PAP: Wróćmy jeszcze do Marca. Jak potoczyły się protesty po wiecu 8 marca?
- Rozwój ruchu studenckiego składał się z dwóch faz. Ta pierwsza trwała maksymalnie pięć dni. Jej charakterystyczną cechą było pałowanie. Później zaś pałowanie ustało. Po prostu przestali pałować. I wówczas znaczna część przywódców studenckich wycofała się. Uznali, że to dalej nie ma sensu. Wtedy nastąpiła druga faza, w której studencki komitet uczelniany został rozszerzony o kilku nowych przywódców, m. in. Jana Walca, Artura Halmina i Bronisława Czarnochę. Wnieśli oni do ruchu nowego ducha, pojawiły się nowe postulaty. W spektakularny sposób dało się to odczuć 28 marca, kiedy przegłosowano dwie rezolucje. O jednej już mówiłem, dotyczyła współpracy z robotnikami. Druga zaś powoływała ciało, które miało reprezentować studentów - Parlament Studentów UW oparty na wybranych już na wydziałach przedstawicielach. Wcześniej tę rolę pełnił ZMS, który w oczywisty sposób nie cieszył się autorytetem.
PAP: Obchodzimy rocznicę wydarzeń marcowych. Ta historyczna rocznica wzbudziła emocje w związku z zaproszeniem Ireny Lasoty do debaty z Adamem Michnikiem. Jest Pan jednym z prelegentów tej konferencji, a także działaczem Solidarności. Czy może Pan coś powiedzieć o tej sprawie?

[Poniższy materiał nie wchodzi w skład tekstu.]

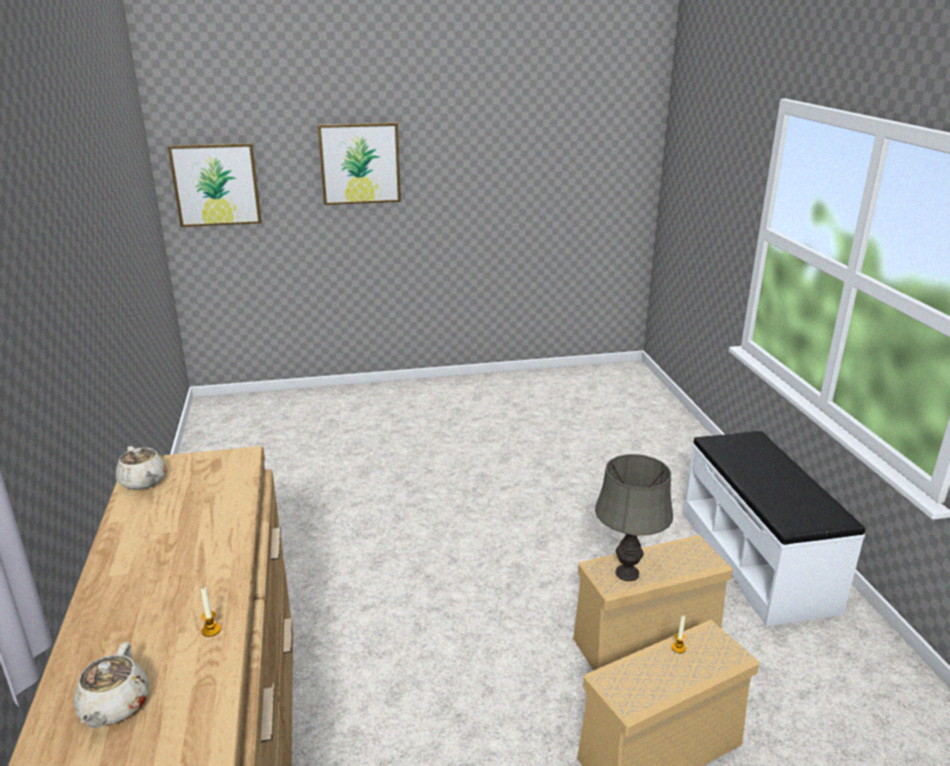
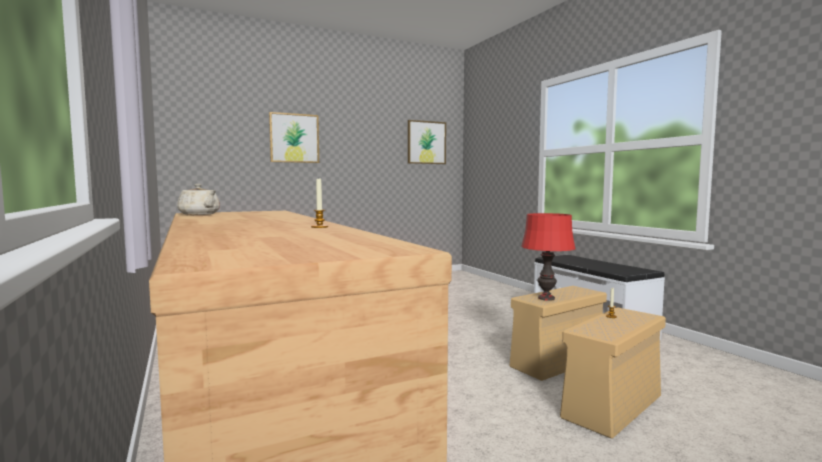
camera: 15 degrees left, 20 degrees down
(114, 707) = (259, 238): beige teapot -> none
(216, 184) = (199, 144): picture -> picture (426, 142)
(627, 573) = (546, 298): grey table lamp -> red table lamp

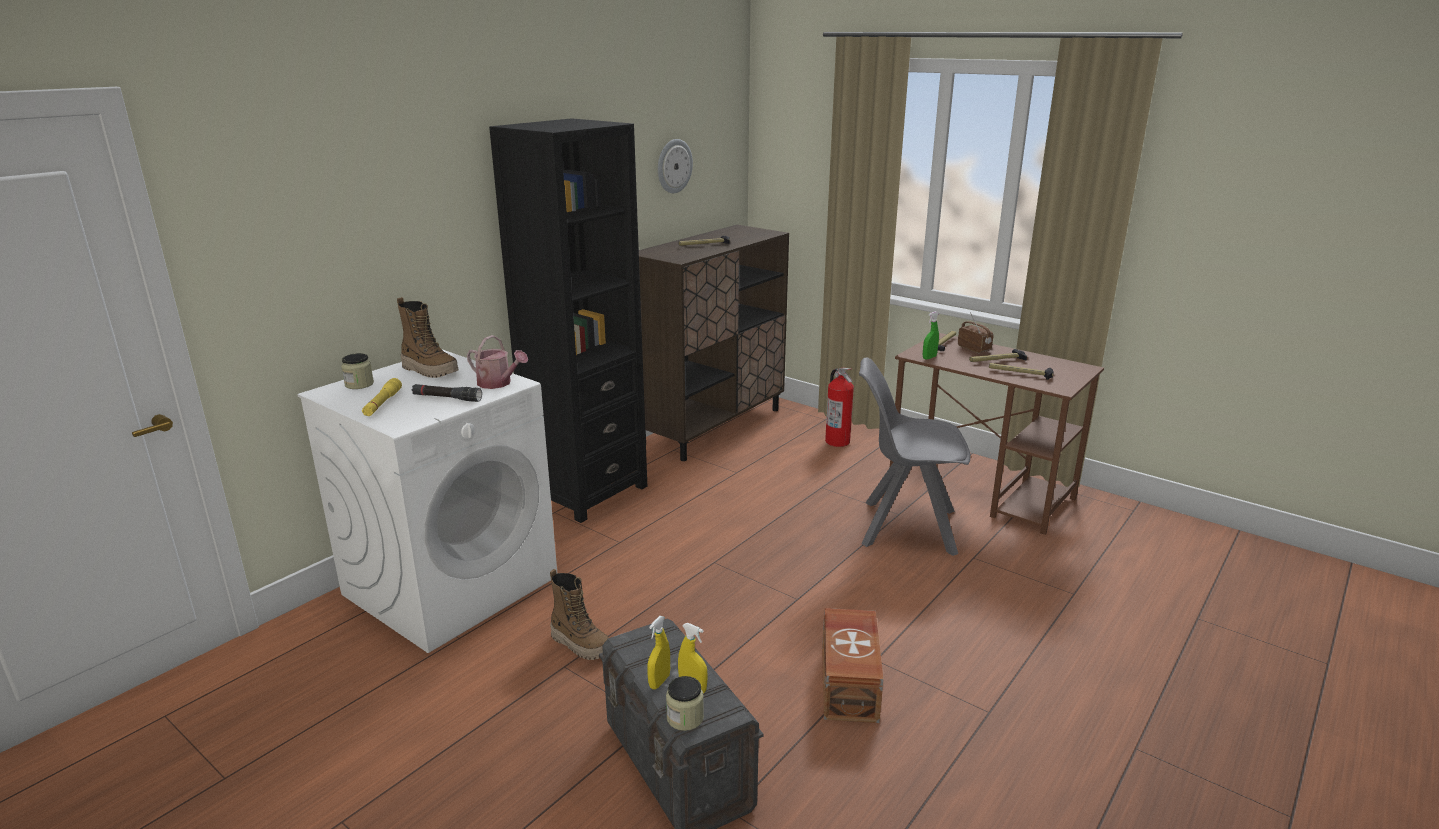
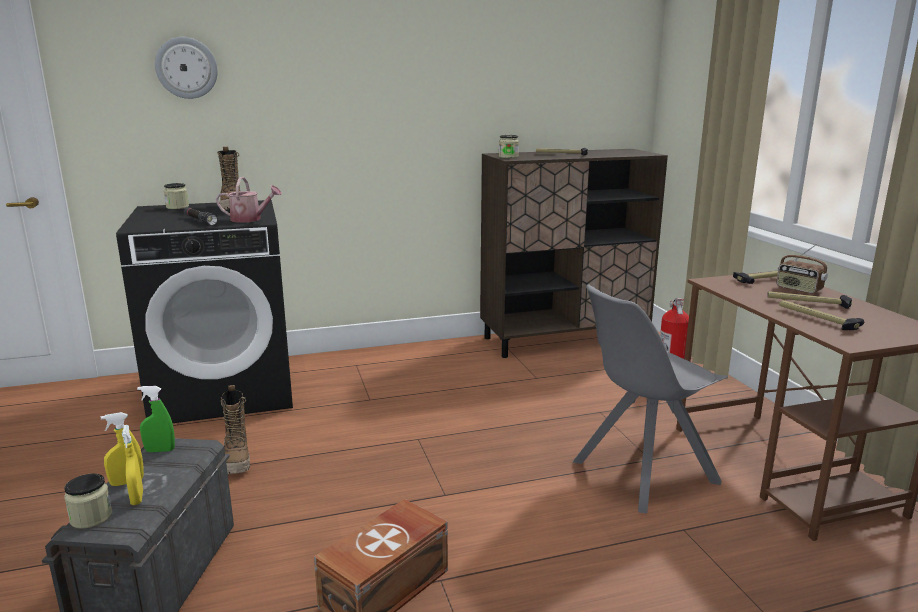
camera: 35 degrees right, 5 degrees down
(382, 403) = (160, 217): yellow flashlight -> none
(451, 584) = (225, 389): white washing machine -> black washing machine
(498, 383) = (250, 219): watering can -> watering can turned 60 degrees counterclockwise
(587, 492) = (398, 358): black bookcase -> none
(668, 257) = (508, 157): none -> jar
(673, 166) = (552, 79): wall clock -> wall clock (186, 68)
(905, 527) = (641, 473): grey chair -> grey chair turned 75 degrees counterclockwise
(929, 357) = (724, 286): green spray bottle -> green spray bottle (160, 450)
(974, 349) = (798, 289): radio -> radio turned 135 degrees clockwise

- Zanosiło się na to, że 50-lecie Marca będzie robione tak, jak dotychczas, czyli w formie oddania głosu środowisku Adama Michnika. Z kolegami z Solidarności UW postanowiliśmy, że spróbujemy to zmienić, zapraszając do debaty z udziałem Adama Michnika - Irenę Lasotę. Sam widziałem wcześniej Lasotę 8 marca 1968 roku - nie była moją znajomą. Jej nazwisko było po prostu pokazaniem innej osoby, o której już było cicho. Zgłosiliśmy więc Irenę Lasotę na szczeblu UW, jako dyskutantkę do panelu, w którym miał być Adam Michnik, Karol Modzelewski i jeszcze jedna osoba. Potem odnaleźliśmy jej publicystykę. Jej teksty z ostatnich lat krytykują Michnika, są jednak tekstami publicystycznymi, nie są napastliwe. Krytyka ta dotyczy właśnie zawłaszczenia Marca przez środowisko Michnika czy np. jego niezwykłą obronę Kiszczaka i Jaruzelskiego. Rektor poinformował nas, że do organizowania panelu upoważnił dr hab. Błażeja Brzostka. Ten przez prawie miesiąc nie miał możliwości uzyskania odpowiedzi od Adama Michnika i jego otoczenia. Karol Modzelewski powiedział nam, że namawiał Michnika, by ten spotkał się z Lasotą jako uczestniczką tamtych wydarzeń. W połowie stycznia dr hab. Brzostek odpowiedział, że jego rozmówcy nie widzą możliwości udziału Ireny Lasoty w Panelu na UW i został upoważniony do poinformowania nas, że Adam Michnik nie weźmie udziału w takim panelu. W związku z tym dr hab. Brzostek oznajmił nam, że nie zaprosi Ireny Lasoty. Fakt, iż Irena Lasota została ostatecznie zaproszona i będzie prelegentem innego panelu jest zapewne zasługą Solidarności UW i premiera Mateusza Morawieckiego, który dowiedziawszy się o tych problemach z prasy, osobiście zaprosił bohaterkę wydarzeń Marca 1968 roku. Dziś trzeba dodać, że Irena określiła to jako burzę w szklance wody, bez żadnego znaczenia. Napisała na Facebooku, że 2 dni temu dostała też zaproszenie od rektora UW i uważa sprawę za zamkniętą.